3) Needing major repairs that will take longer than 24 hours plus all tanks known to be destroyed.
The Regiment would strike all of '3' from its books and that tank would be a 'Total Loss' to the Unit and it could get a replacement.
All tanks in '3' would be a Unit total loss but they were not all be destroyed tanks. Those tanks were transferred to the workshops and it was there that they would be examined and a decision made if they could be repaired or had to be written off and scrapped.
Most German 'ace validating' accounts normally uses the last light numbers of a Regiment in order to say 'Kills were confirmed by Allied Unit records' but that is not what they show.

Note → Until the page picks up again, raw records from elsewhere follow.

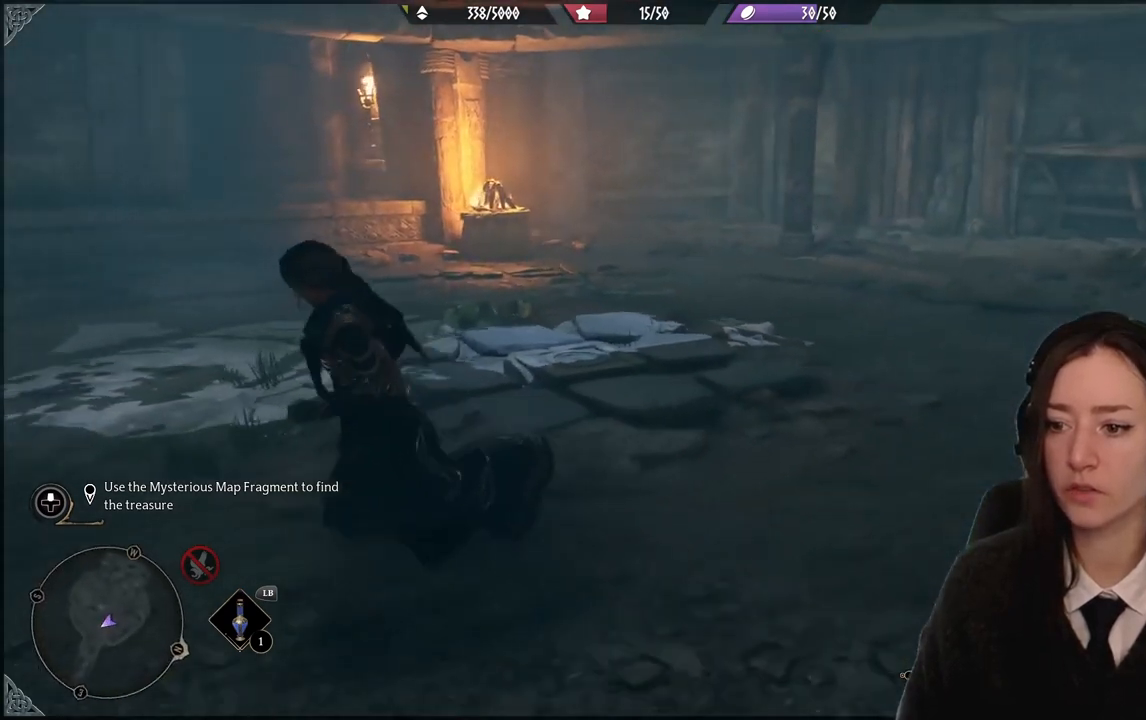
{"buttons": [], "left_stick": "center", "right_stick": "center", "events": [[100, "left_stick", "center"], [267, "right_stick", "down-right"], [500, "right_stick", "center"]]}
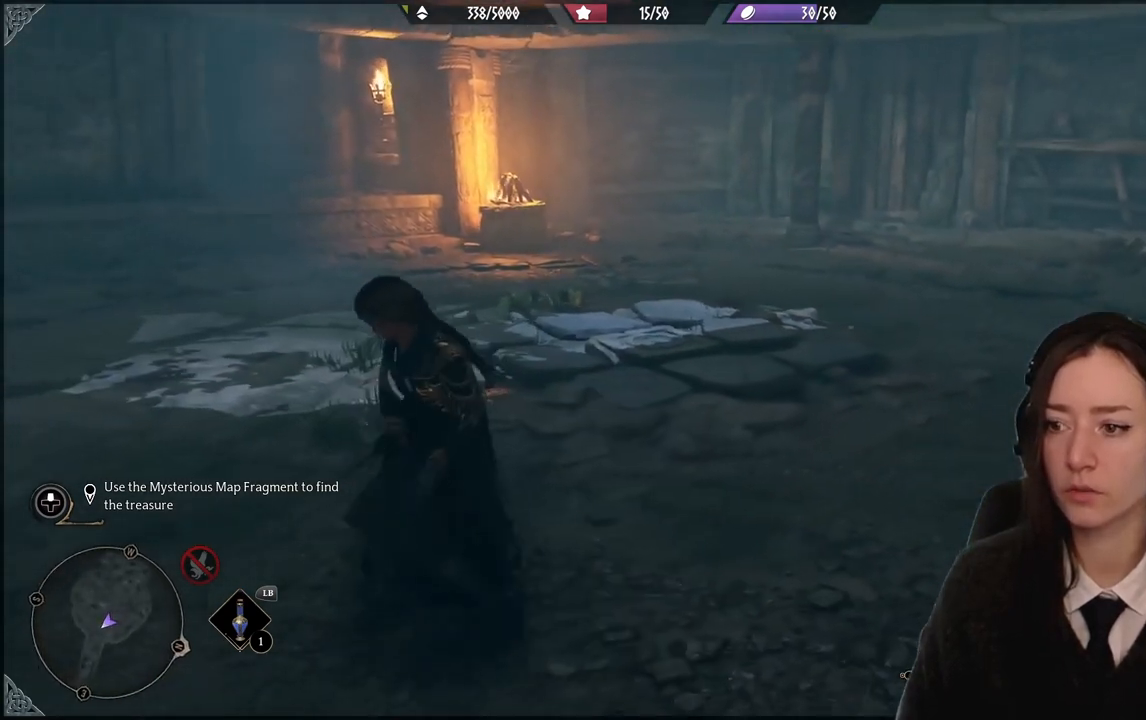
{"buttons": [], "left_stick": "center", "right_stick": "center", "events": []}
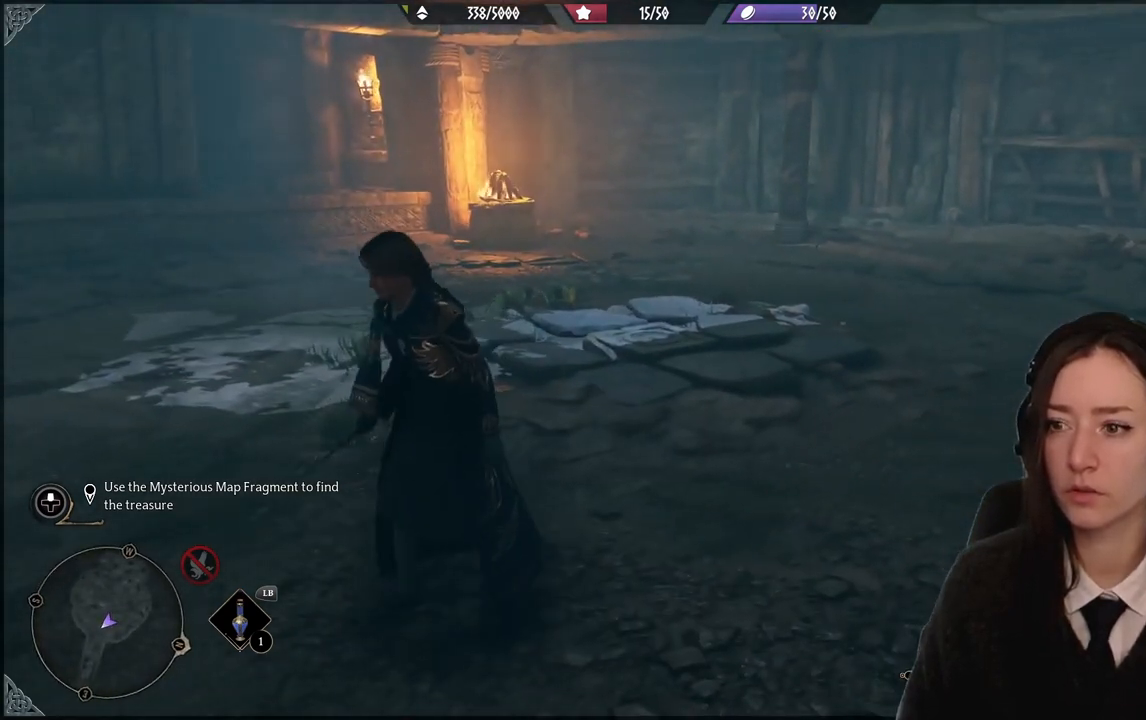
{"buttons": [], "left_stick": "center", "right_stick": "right", "events": [[100, "right_stick", "right"]]}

If a Unit shows 50 in 'fit', 8 in 'Under 24 hours' and 15 in 'over 24 hours' it does not mean they had 23 tanks destroyed. It means they suffered 23 tank casualties of which 8 were minor repairs and 15 were sent to the rear to see how many were repairable. It is possible(though highly unlikely) that all 15 of the major repair tanks could be fixed and returned to a Unit.

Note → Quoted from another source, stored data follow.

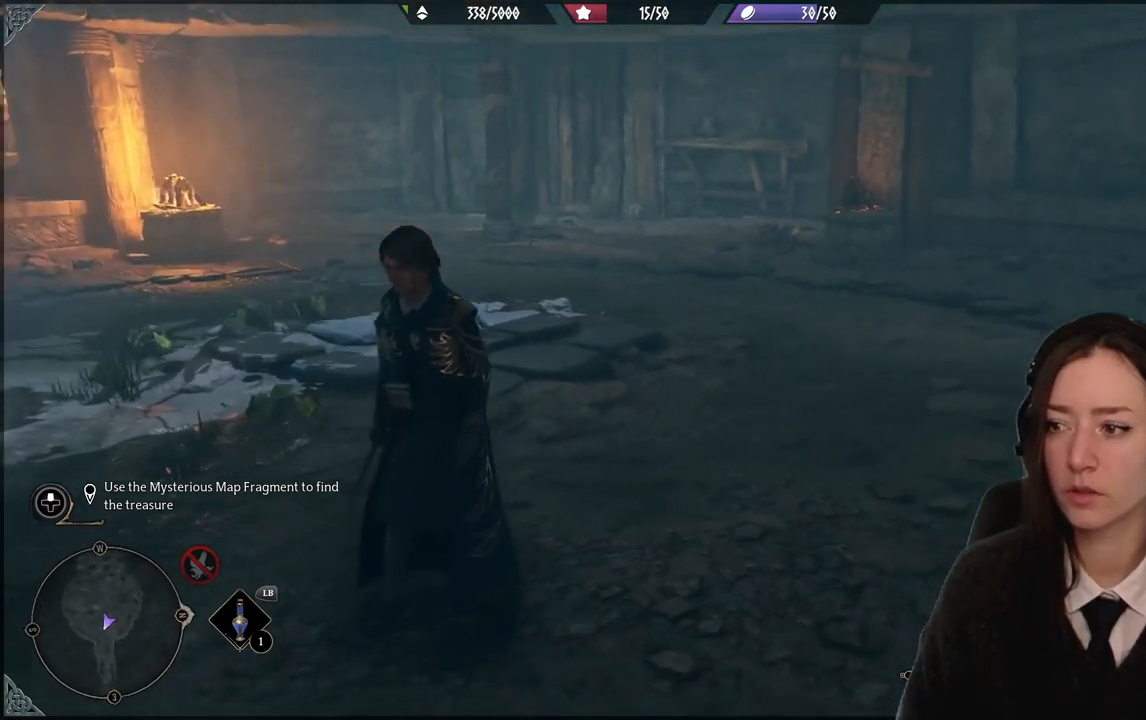
{"buttons": [], "left_stick": "center", "right_stick": "center", "events": [[100, "right_stick", "center"]]}
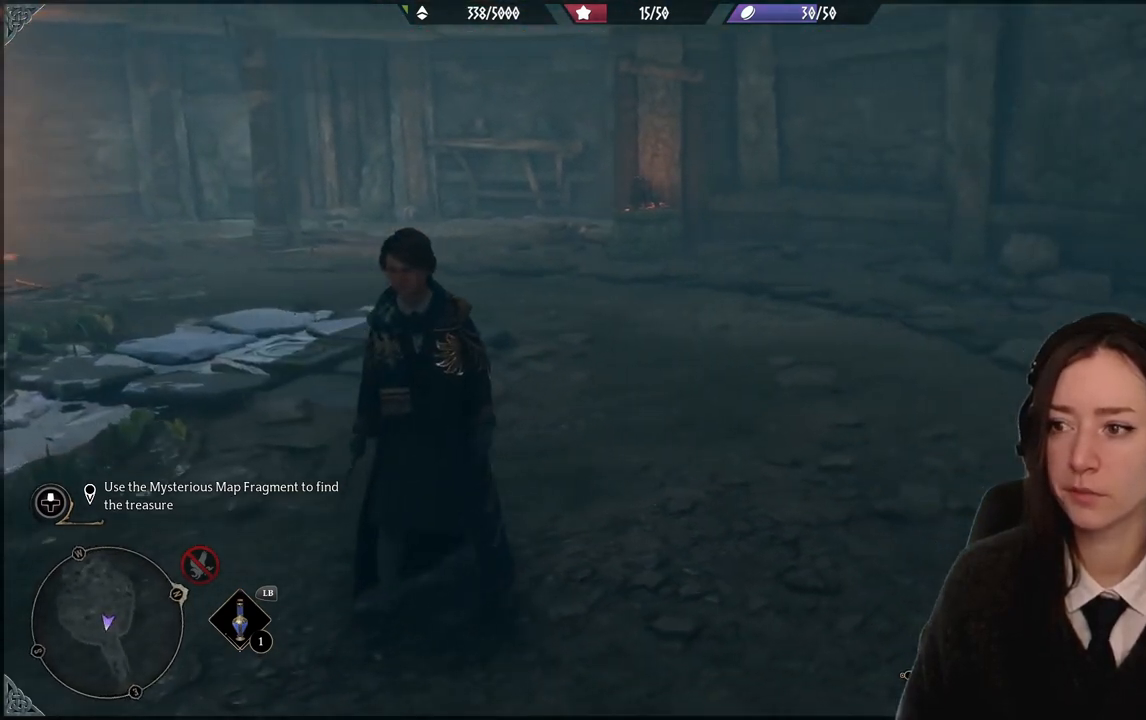
{"buttons": [], "left_stick": "up-right", "right_stick": "left", "events": [[33, "right_stick", "down-left"], [100, "left_stick", "up-right"], [233, "left_stick", "right"], [267, "right_stick", "left"], [467, "left_stick", "up-right"]]}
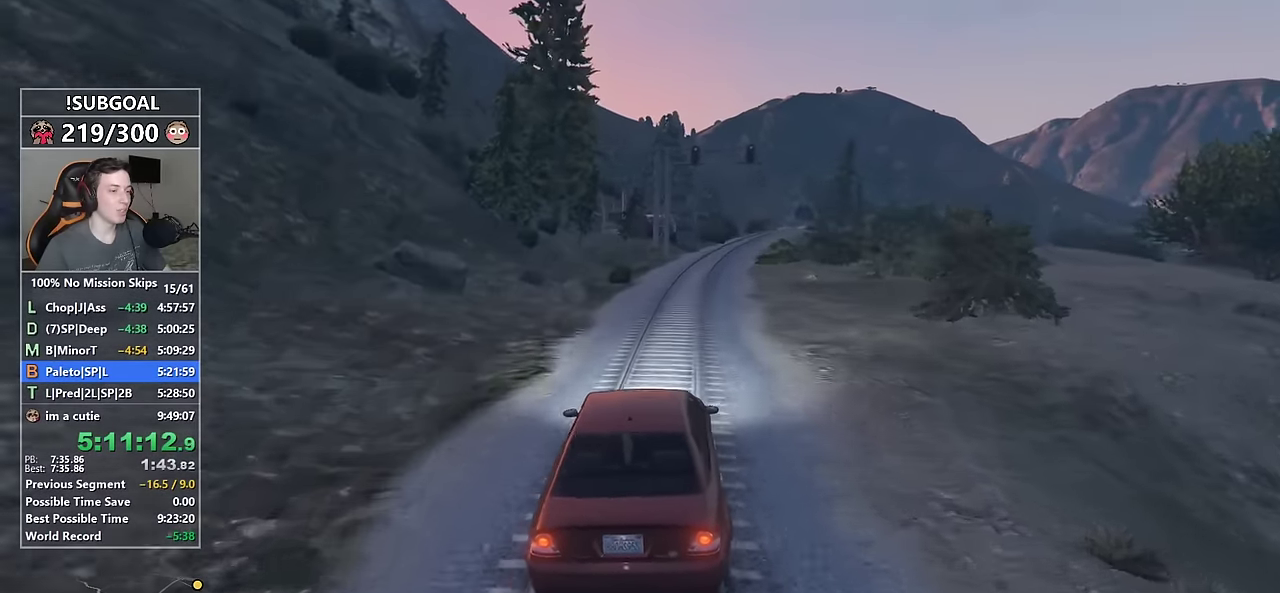
Gameplay with keyboard and mouse; each line is a JSON object with the keys and mouse buttons held at the frame after it. "events" lists presses ("down") and releases ("up") of "1", "2", "3", "4", "5", "6", "7", "8", "a", "c", "caps_lock", "ctrl", "d", "e", "escape", "f", "f1", "f2", "f3", "g", "num4", "num5", "num6", "p", "q", "r", "return", "s", "shift", "space", "tab", "v", "w", "mouse_left", "mouse_middle", "mouse_right", "mouse_mb4", "mouse_mb5", "mouse_wheel_up" and "mouse_wheel_down" between this image and that frame as [ms after this image, input, new state], when the widget could be followed in between. "mouse_left", "mouse_middle", "mouse_right", "mouse_mb4", "mouse_mb5", "mouse_wheel_up", "mouse_wheel_down" = the "left", "middle", "right", "mb4", "mb5", "wheel_up", "wheel_down" buttons of the "mouse" list. No other keys are recorded. Not read: mouse_move.
{"keys": ["w"], "mouse": [], "events": [[17, "d", "up"]]}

The Commonwealth had a large park of replacement tanks and thus could keep Units pretty much at full strength and the workshops had a large backlog of repairs building up so damaged tanks could spend weeks waiting to be inspected and repaired. Commonwealth 'destroyed tank' totals were not done daily and were complied only a few times during the campaign so they lagged far behind events and are totally useless for working out daily or even monthly losses. Despite Zetterling explaining this in his 2000 'Normandy' book (footnote 33 Chapter 6) people still like to use the last light numbers because they give an inflated count of Allied losses.